Microstep: Track what you control
At the end of the day, ask:
- “Did I do my reps?”
Not: “Did everything work out?”
This builds trust—trust that if you keep showing up, progress follows.
Step 7: Use the “Awareness → Trust → Action” loop
Rich returns to one theme again and again because it’s the engine behind change:
- Awareness: notice the fear, the story, the feeling
- Trust: choose a belief that supports action (“I’ll be okay”)
- Action: take a small step—one rep
This is what freedom looks like on the other side of fear—not a fear-free life, but a life where fear doesn’t run the show.

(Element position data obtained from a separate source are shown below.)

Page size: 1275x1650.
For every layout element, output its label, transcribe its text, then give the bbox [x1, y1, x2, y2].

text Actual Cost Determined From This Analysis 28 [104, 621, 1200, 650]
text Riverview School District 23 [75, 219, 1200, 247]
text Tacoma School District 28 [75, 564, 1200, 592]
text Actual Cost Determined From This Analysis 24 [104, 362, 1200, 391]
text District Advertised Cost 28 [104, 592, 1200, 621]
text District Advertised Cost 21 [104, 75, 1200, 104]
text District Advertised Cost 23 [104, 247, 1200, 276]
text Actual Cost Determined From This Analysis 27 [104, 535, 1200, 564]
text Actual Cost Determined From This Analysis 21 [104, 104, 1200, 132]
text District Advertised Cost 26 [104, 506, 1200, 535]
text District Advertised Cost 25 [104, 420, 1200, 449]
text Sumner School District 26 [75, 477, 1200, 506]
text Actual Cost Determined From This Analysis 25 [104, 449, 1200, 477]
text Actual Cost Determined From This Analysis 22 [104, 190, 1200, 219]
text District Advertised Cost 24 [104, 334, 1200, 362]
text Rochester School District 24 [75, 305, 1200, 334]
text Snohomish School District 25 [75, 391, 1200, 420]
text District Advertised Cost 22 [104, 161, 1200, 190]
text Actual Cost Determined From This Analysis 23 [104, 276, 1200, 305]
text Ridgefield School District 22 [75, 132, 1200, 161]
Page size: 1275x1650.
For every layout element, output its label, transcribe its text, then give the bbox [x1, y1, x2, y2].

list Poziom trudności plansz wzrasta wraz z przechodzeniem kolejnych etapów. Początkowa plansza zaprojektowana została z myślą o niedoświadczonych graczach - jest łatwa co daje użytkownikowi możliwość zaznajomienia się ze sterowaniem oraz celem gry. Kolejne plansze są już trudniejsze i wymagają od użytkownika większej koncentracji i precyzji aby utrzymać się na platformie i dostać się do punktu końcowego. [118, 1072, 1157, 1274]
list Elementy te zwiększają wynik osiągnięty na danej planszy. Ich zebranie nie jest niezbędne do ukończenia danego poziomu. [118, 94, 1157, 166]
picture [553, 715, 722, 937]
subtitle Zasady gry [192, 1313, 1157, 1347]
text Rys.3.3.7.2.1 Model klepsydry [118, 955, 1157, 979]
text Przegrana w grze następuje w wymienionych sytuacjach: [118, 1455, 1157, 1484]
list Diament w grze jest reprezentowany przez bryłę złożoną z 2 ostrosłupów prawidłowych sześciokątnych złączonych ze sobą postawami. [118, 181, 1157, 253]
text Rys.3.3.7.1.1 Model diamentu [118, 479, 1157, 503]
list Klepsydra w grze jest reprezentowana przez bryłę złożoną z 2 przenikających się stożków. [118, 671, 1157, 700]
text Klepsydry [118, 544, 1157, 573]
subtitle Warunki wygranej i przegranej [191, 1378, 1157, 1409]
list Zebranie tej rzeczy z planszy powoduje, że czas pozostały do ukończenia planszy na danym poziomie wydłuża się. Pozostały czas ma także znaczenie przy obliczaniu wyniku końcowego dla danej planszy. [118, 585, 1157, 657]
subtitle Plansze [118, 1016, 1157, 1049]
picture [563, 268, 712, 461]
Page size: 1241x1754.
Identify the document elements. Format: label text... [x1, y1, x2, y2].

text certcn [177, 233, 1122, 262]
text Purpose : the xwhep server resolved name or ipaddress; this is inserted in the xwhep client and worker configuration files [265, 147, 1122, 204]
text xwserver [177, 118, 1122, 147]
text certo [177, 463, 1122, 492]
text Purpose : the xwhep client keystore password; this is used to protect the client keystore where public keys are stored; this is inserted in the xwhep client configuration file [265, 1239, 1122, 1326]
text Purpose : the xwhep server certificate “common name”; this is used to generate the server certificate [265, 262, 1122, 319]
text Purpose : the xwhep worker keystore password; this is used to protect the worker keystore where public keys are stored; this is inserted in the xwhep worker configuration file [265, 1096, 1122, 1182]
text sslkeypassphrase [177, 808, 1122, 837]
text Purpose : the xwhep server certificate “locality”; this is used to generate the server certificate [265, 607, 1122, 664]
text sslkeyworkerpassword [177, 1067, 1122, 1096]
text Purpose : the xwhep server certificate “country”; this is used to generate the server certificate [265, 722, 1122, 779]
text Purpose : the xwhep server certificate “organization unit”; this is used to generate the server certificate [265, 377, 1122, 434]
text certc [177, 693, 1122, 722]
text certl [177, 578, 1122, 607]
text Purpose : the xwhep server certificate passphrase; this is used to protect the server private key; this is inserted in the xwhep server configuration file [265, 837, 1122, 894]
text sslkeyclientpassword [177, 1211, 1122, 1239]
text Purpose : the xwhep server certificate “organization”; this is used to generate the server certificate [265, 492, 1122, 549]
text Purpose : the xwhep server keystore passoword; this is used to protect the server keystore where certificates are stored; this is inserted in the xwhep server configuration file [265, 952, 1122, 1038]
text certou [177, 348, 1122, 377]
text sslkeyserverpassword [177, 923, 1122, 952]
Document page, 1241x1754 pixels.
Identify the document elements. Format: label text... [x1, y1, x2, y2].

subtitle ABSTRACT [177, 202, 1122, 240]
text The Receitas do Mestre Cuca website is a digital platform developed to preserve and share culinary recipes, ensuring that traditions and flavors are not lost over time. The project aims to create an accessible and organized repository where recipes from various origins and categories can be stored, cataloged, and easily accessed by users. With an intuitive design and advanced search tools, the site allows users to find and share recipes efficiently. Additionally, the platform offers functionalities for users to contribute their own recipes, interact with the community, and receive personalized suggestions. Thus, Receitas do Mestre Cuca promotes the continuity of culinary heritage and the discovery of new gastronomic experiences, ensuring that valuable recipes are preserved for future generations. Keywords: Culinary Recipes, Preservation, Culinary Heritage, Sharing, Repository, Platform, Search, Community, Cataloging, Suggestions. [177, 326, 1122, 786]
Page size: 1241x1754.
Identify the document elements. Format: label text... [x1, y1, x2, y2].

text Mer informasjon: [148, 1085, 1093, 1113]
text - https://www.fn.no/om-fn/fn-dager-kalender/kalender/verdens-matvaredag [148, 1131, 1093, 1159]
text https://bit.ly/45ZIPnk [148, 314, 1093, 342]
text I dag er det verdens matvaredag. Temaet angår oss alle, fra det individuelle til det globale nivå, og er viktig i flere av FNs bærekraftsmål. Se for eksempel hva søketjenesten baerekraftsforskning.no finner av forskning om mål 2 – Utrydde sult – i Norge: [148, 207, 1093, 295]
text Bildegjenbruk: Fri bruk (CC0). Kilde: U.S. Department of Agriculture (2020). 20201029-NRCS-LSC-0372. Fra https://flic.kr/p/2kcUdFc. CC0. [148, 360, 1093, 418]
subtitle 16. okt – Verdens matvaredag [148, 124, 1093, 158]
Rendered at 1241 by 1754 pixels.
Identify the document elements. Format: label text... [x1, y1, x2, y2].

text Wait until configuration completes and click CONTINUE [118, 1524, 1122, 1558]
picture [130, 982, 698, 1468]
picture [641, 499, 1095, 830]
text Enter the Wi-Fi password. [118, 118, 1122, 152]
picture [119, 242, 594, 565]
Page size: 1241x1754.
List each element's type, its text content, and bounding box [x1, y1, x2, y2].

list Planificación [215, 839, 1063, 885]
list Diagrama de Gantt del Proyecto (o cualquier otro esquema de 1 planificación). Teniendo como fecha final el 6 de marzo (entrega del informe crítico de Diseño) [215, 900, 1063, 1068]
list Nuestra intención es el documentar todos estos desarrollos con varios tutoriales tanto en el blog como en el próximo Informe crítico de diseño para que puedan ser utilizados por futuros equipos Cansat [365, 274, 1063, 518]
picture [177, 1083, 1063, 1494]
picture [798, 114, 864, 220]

A simple 5-minute practice to start today
If you feel stuck or paralyzed:
- Write: “Right now I’m afraid of ____.”
- Rate it: 1–10.
- Ask: Real fear or imagined fear?
- Choose one rep action: ____ (smallest step).
- Add one support move:
- text someone
- journal one page
- take a walk
- breathe for 60 seconds
- do one routine task (make bed, shower, tidy one surface)
Then do the rep.
Not because you feel confident—because you’re building it.
Who Rich Lyons is
Rich Lyons is an entrepreneur, leadership advisor, and author whose work focuses on emotional awareness, trust-based leadership, and helping high performers reduce internal resistance so they can show up with more clarity and integrity. In this conversation, he shared practical ways to work with fear—rather than fight it—so confidence becomes a trainable skill, not a personality trait.
Closing reflection
Confidence isn’t a personality type. It’s a practice.
Fear will still show up—before the hard call, the big conversation, the leap into uncertainty. But you can meet it differently:
- with awareness instead of denial
- with compassion instead of shame
- with one small action instead of paralysis
And over time, the “confidence code” becomes simple:
Feel the fear. Choose the step. Build the muscle.